**WHAT YOU SHOULD DO:** Each line of the listing below must be retyped exactly, with images left out.
####
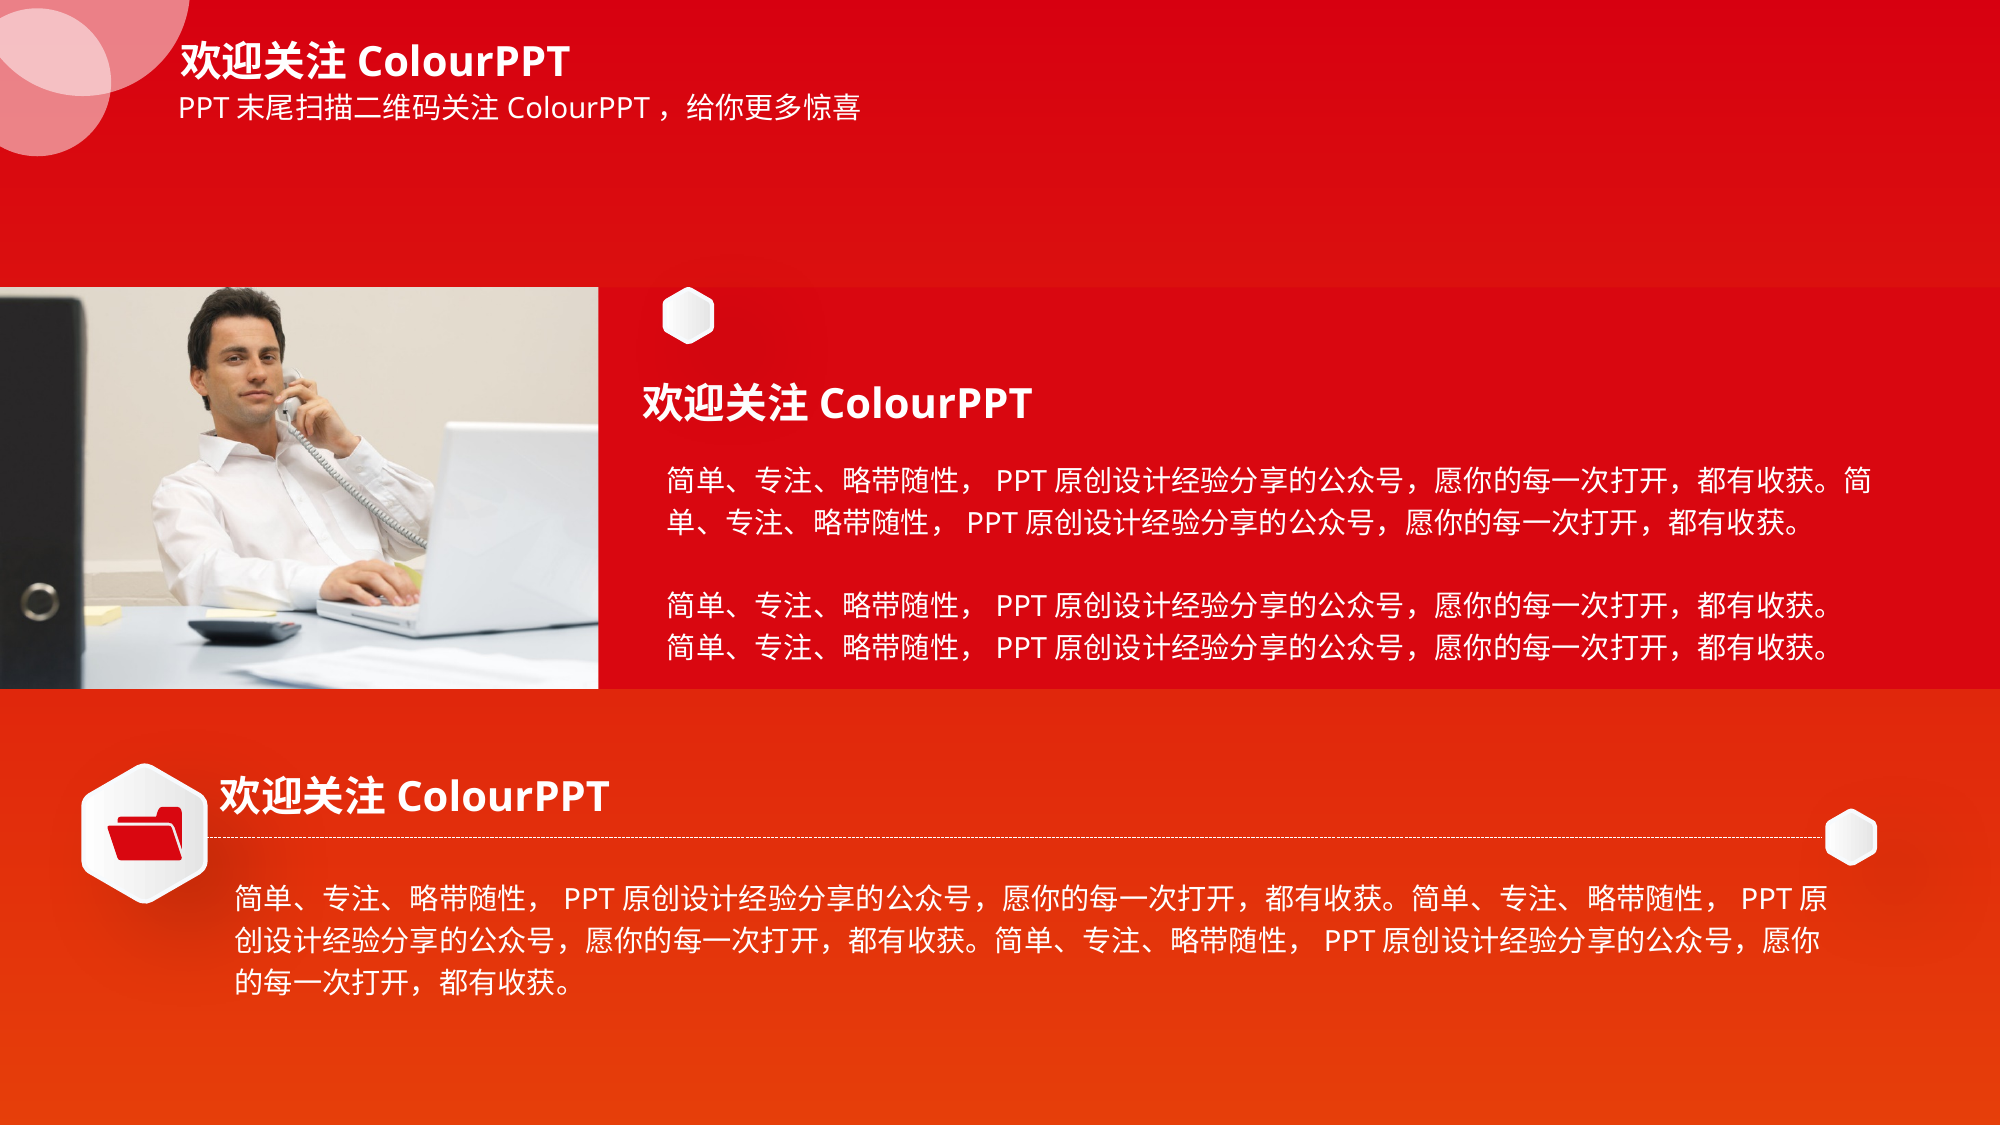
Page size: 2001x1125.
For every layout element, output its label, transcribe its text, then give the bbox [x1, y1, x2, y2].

text_box 简单、专注、略带随性，PPT原创设计经验分享的公众号，愿你的每一次打开，都有收获。简单、专注、略带随性，PPT原创设计经验分享的公众号，愿你的每一次打开，都有收获。 简单、专注、略带随性，PPT原创设计经验分享的公众号，愿你的每一次打开，都有收获。 简单、专注、略带随性，PPT原创设计经验分享的公众号，愿你的每一次打开，都有收获。 [652, 447, 1916, 714]
text_box 欢迎关注ColourPPT [204, 762, 625, 828]
text_box 欢迎关注ColourPPT [191, 27, 586, 82]
text_box 欢迎关注ColourPPT [627, 369, 1048, 435]
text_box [83, 765, 206, 902]
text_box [0, 0, 191, 157]
text_box [597, 286, 2000, 690]
text_box [663, 288, 714, 343]
text_box PPT末尾扫描二维码关注ColourPPT，给你更多惊喜 [191, 82, 877, 132]
text_box [1826, 809, 1877, 865]
text_box 简单、专注、略带随性，PPT原创设计经验分享的公众号，愿你的每一次打开，都有收获。简单、专注、略带随性，PPT原创设计经验分享的公众号，愿你的每一次打开，都有收获。简单、专注、略带随性，PPT原创设计经验分享的公众号，愿你的每一次打开，都有收获。 [219, 866, 1852, 1049]
picture [0, 287, 599, 689]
####
**THE ANSWER:**
Page size: 2001x1125.
For every layout element, output its label, transcribe its text, then give the bbox [x1, y1, x2, y2].

text_box 简单、专注、略带随性，PPT原创设计经验分享的公众号，愿你的每一次打开，都有收获。简单、专注、略带随性，PPT原创设计经验分享的公众号，愿你的每一次打开，都有收获。 简单、专注、略带随性，PPT原创设计经验分享的公众号，愿你的每一次打开，都有收获。 简单、专注、略带随性，PPT原创设计经验分享的公众号，愿你的每一次打开，都有收获。 [652, 447, 1916, 714]
text_box 欢迎关注ColourPPT [204, 762, 625, 828]
text_box 欢迎关注ColourPPT [191, 27, 586, 82]
text_box 欢迎关注ColourPPT [627, 369, 1048, 435]
text_box [83, 765, 206, 902]
text_box [0, 0, 191, 157]
text_box [597, 286, 2000, 690]
text_box [663, 288, 714, 343]
text_box PPT末尾扫描二维码关注ColourPPT，给你更多惊喜 [191, 82, 877, 132]
text_box [1826, 809, 1877, 865]
text_box 简单、专注、略带随性，PPT原创设计经验分享的公众号，愿你的每一次打开，都有收获。简单、专注、略带随性，PPT原创设计经验分享的公众号，愿你的每一次打开，都有收获。简单、专注、略带随性，PPT原创设计经验分享的公众号，愿你的每一次打开，都有收获。 [219, 866, 1852, 1049]
picture [0, 287, 599, 689]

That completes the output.